Pilger also catches up with David Combe, who operates the Street Souls charity from St Stephen's Church near the Houses of Parliament. He reveals the life expectancy among London's homeless is now 47 and Pilger is shocked by what he sees when he accompanies John Watts on his rounds to check up on rough sleepers in freezing conditions. He names and shames six individuals who refused to speak to him, including Cameron, Milburn, Stevens and Hancock. But he does get an assurance from Shadow Health Secretary Jon Ashworth that Labour will strive to undo the 2012 changes and return to the core values of 1948. It's an easy promise to make, but it remains to be seen whether they will get the chance to govern, let alone whether they will be true to their word.


John Pilger is one of the titans of tele-reportage, but this isn't one of his more convincing assignments. He has a strong thesis, which he backs up with some poignant case studies. But there isn't a compelling narrative to bind things together. Part of the problem lies with the tone, which is a touch tabloid and soundbitey, with no real depth of evidence or analysis, as if Pilger wants to make his hard-hitting headline points without overtaxing the audience with swathes of social, economic or political detail. However, he doesn't help himself by omitting to provide background information on the talking head doctors, as we don't know how well placed they are to make what are largely damning comments.

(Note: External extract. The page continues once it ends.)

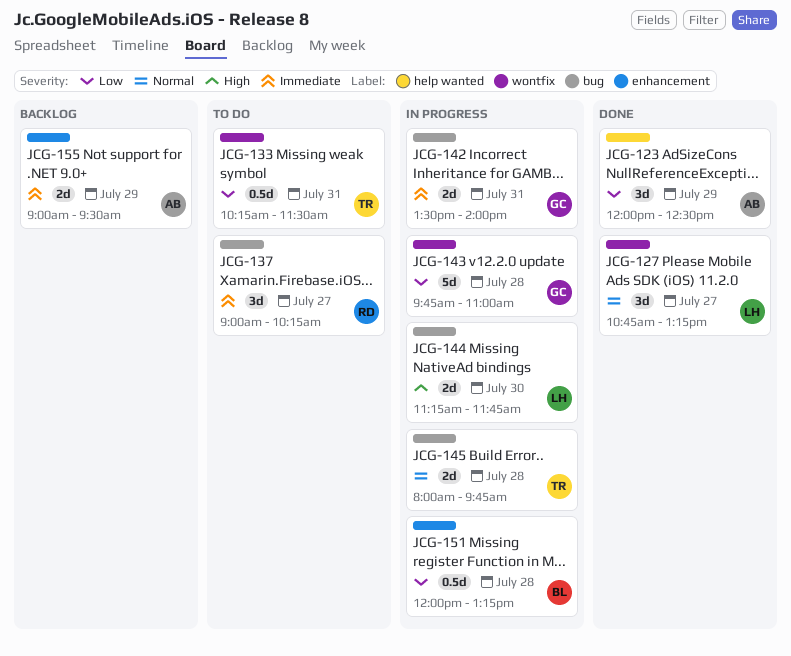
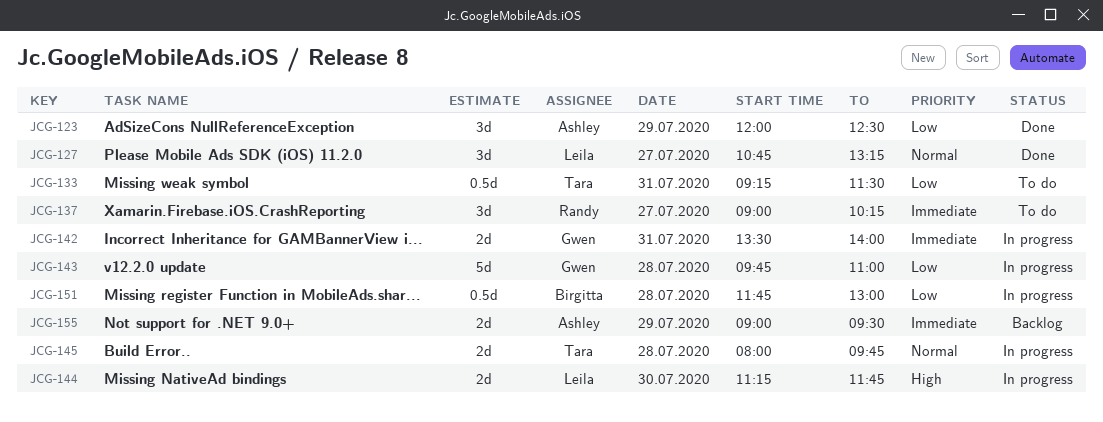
JCG-133, begins: 10:15 -> 09:15
JCG-151, begins: 12:00 -> 11:45
JCG-151, ends: 13:15 -> 13:00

Of course, the companies and government agencies that Pilger is taking to task shoot themselves in the foot by refusing to refute his arguments. But their absence presents the film with a golden opportunity, which it doesn't really exploit with the expected potency. An enervating factor is Joe Frost's jittery cutting, which makes the picture look tatty and suggests that a frustrating number of the comments made by the contributors have been editorialised. But, for all his sincerity and commitment, Pilger seems content to present his revelations without driving home the gravity of the existing situation or the dangers that might lie ahead. This could and should have been dynamite at election time, but it's likely to cause little more than a ripple.